Although the exact circuit of atrioventricular nodal re-entrant tachycardia (AVNRT) still eludes us, AVNRT is the most common regular arrhythmia in humans, and therefore the most commonly encountered during ablation attempts for regular tachycardias.1–4 Catheter ablation for AVNRT is the current treatment of choice in symptomatic patients. It reduces arrhythmia-related hospitalisations and costs, and substantially improves quality of life.5–16 Catheter ablation approaches aimed at the fast pathway have been abandoned; slow pathway ablation, using a combined anatomical and mapping approach, is now the method of choice. This approach offers a success rate of 95 %, has a recurrence rate of approximately 1.3–4.0 %, and has been associated with a low risk of atrioventricular (AV) block that in most, but not all, studies is <1 %.9,10,15,17
How true are these assumptions, however, in the current era of catheter ablation? Recent reports have provided useful insights into the technique and complications associated with catheter ablation,and several myths have been refuted, outlined below.5,18–20
We know now that the inferior nodal extensions represent the anatomical substrate of the slow pathway in all forms of AVNRT.4,21–23 The only legitimate question that still remains unanswered is the relative importance of the right and left extensions.

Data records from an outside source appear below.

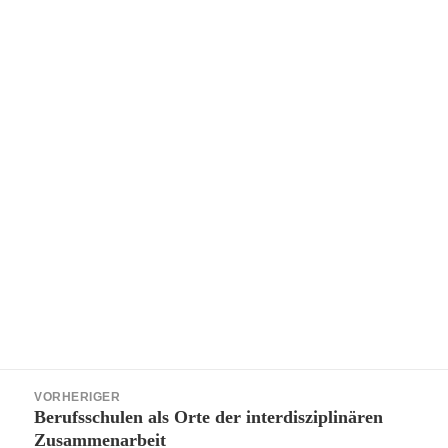
Beitragsnavigation
VORHERIGER
Berufsschulen als Orte der interdisziplinären
Vorheriger
Zusammenarbeit
Beitrag: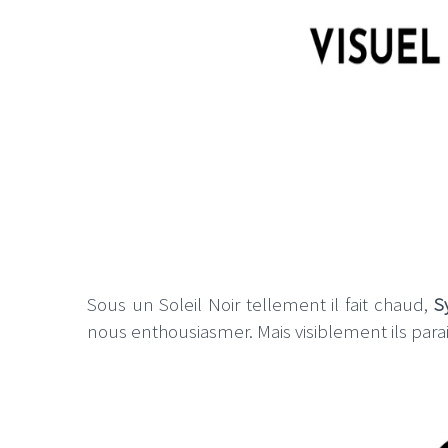
LE GROS RIFFIF
LE GRO
Christm
Sous un Soleil Noir tellement il fait chaud,
S
nous enthousiasmer. Mais visiblement ils parai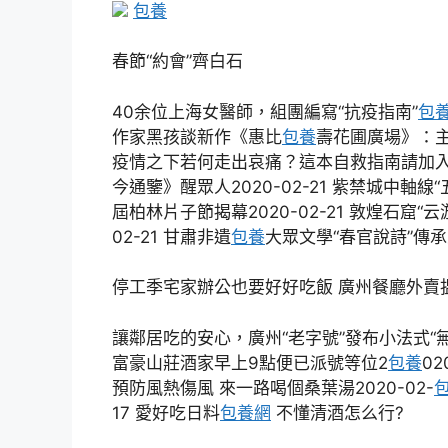
包養
春節“約會”齊白石
40余位上海女醫師，組團編寫“抗疫指南”
包
作家黑孩談新作《惠比
包養
壽花圃廣場》：主要
疫情之下若何走出哀痛？這本自救指南請加入我的
今通鑒》醒眾人2020-02-21 紫禁城中軸線“
屆柏林片子節揭幕2020-02-21 敦煌石窟“云
02-21 甘肅非遺
包養
大眾文學“春官說詩”傳承人
停工季宅家辦公也要好好吃飯 廣州餐廳外賣
讓鄰居吃的安心，廣州“老字號”發布小法式“無接
富豪山莊酒家早上9點便已派號等位2
包養
02
預防風熱傷風 來一路喝個桑葉湯2020-02-
17 愛好吃日料
包養網
不懂清酒怎么行?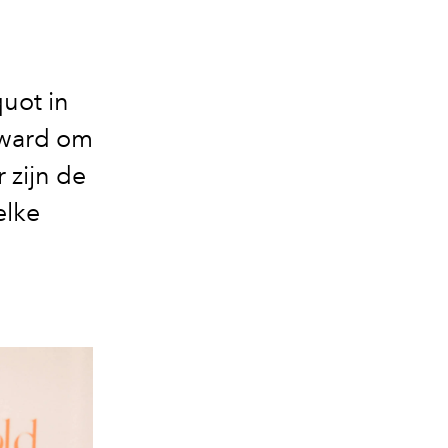
uot in
Award om
 zijn de
elke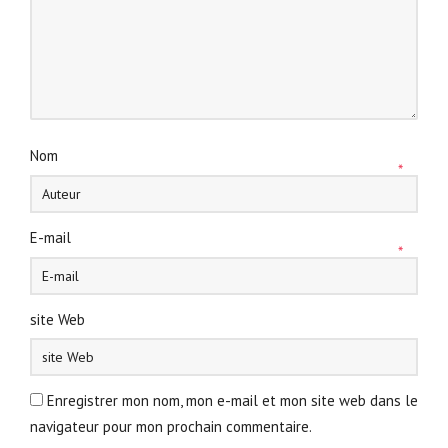
Nom
*
E-mail
*
site Web
Enregistrer mon nom, mon e-mail et mon site web dans le
navigateur pour mon prochain commentaire.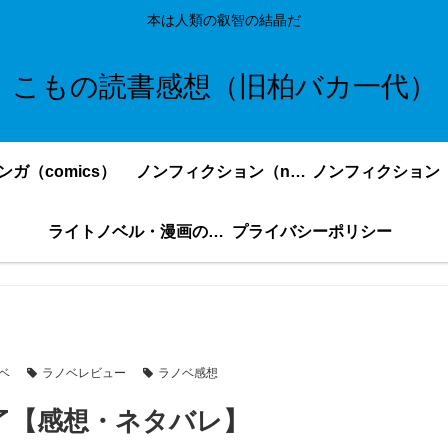
本は人類の叡智の結晶だ
こもの読書感想（旧柏バカ一代）
ンガ（comics）
ノンフィクション（nonfiction）更新順
ライトノベル・漫画の感想・ネタバレまとめ｜こもの読書感想
プライバシーポリシー
ベ
ラノベレビュー
ラノベ感想
了【感想・ネタバレ】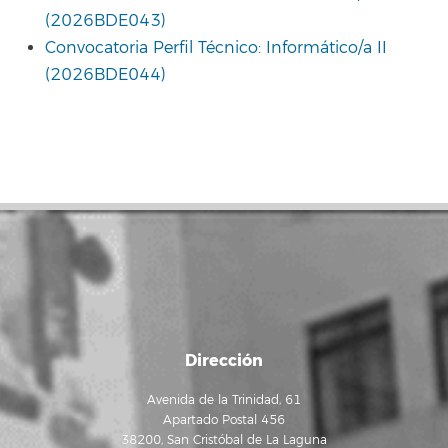
(2026BDE043)
Convocatoria Perfil Técnico: Informático/a II
(2026BDE044)
Dirección
Avenida de la Trinidad, 61
Apartado Postal 456
38200, San Cristóbal de La Laguna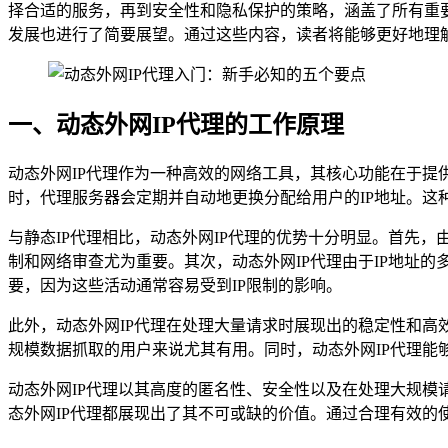
择合适的服务，再到安全性和隐私保护的策略，涵盖了所有重要
发展也进行了简要展望。通过这些内容，读者将能够更好地理
一、动态外网IP代理的工作原理
动态外网IP代理作为一种高效的网络工具，其核心功能在于提
时，代理服务器会定期并自动地更换分配给用户的IP地址。这
与静态IP代理相比，动态外网IP代理的优势十分明显。首先
制和网络审查尤为重要。其次，动态外网IP代理由于IP地址
要，因为这些活动通常容易受到IP限制的影响。
此外，动态外网IP代理在处理大量请求时展现出的稳定性和高
规模数据抓取的用户来说尤其有用。同时，动态外网IP代理
动态外网IP代理以其高度的匿名性、安全性以及在处理大规
态外网IP代理都展现出了其不可或缺的价值。通过合理有效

Connexin staining and genotyping studies have identified the left inferior extension and the AV node itself as areas of low connexin 43 (Cx43) expression, and consequently slow conduction, thus suggesting that this is the main substrate of the slow pathway (Figure 1).24
The inferior nodal extensions at the inferior (posterior) part of the triangle of Koch and below the coronary sinus ostium, as depicted in the right anterior oblique projection, are the appropriate targets for successful ablation, either from the right or left septal side.18–20,25 Slow pathway ablation or modification as described is effective in both typical and atypical AVNRT.19
It is no longer necessary to create higher lesions or perform mapping during tachycardia. These techniques are obsolete and potentially dangerous, as they can damage the AV node.26,27 There is no “upper pathway” in the AVNRT circuit, and the concept of a “lower common pathway” is disputed and of no practical significance.28
Residual dual AV nodal conduction is not predictive of recurrence, and its abolition should not be sought at the expense of prolonged ablation.20 Non-inducibility of the arrhythmia, usually after ablation-induced junctional rhythm and despite isoproterenol challenge, is the most credible endpoint for success.5,18–20
This procedure can be accomplished in both typical and atypical AVNRT with no risk of AV block. We now have substantial evidence demonstrating that we can offer a radical cure for this arrhythmia without any subsequent need for permanent pacing.5,18–20
Acute success rates as a result of rendering the tachycardia non-inducible can be achieved in all patients. Recurrence rates are 2 % in typical and 5 % in atypical AVNRT.18,19 Recurrence is usually seen within the 3 months following a successful procedure in symptomatic patients with frequent episodes of tachycardia.20,25,29,30 However, in those aged ≤18 years, recurrence may occur up to 5 years post-ablation.31 Success rates are lower (82 %) and the risk of heart block higher (14 %) in patients with complex congenital heart disease.32
Advanced age is not a contraindication for slow pathway ablation.33
The pre-existence of first-degree heart block carries a higher risk of late AV block and the avoidance of extensive slow pathway ablation is preferable in this setting.34
Cryoablation may carry a lower risk of AV block, but this mode of therapy is associated with a significantly higher recurrence rate.35–37 Its favourable safety profile and higher long-term success rate in younger people make it especially attractive in children.38
There is no procedure-related mortality in most published studies, although in the Latin American Catheter Ablation Registry there was one death (corresponding to 0.02 % mortality) following tamponade.39 I believe that there is no such risk associated with AVNRT ablation in experienced centres today.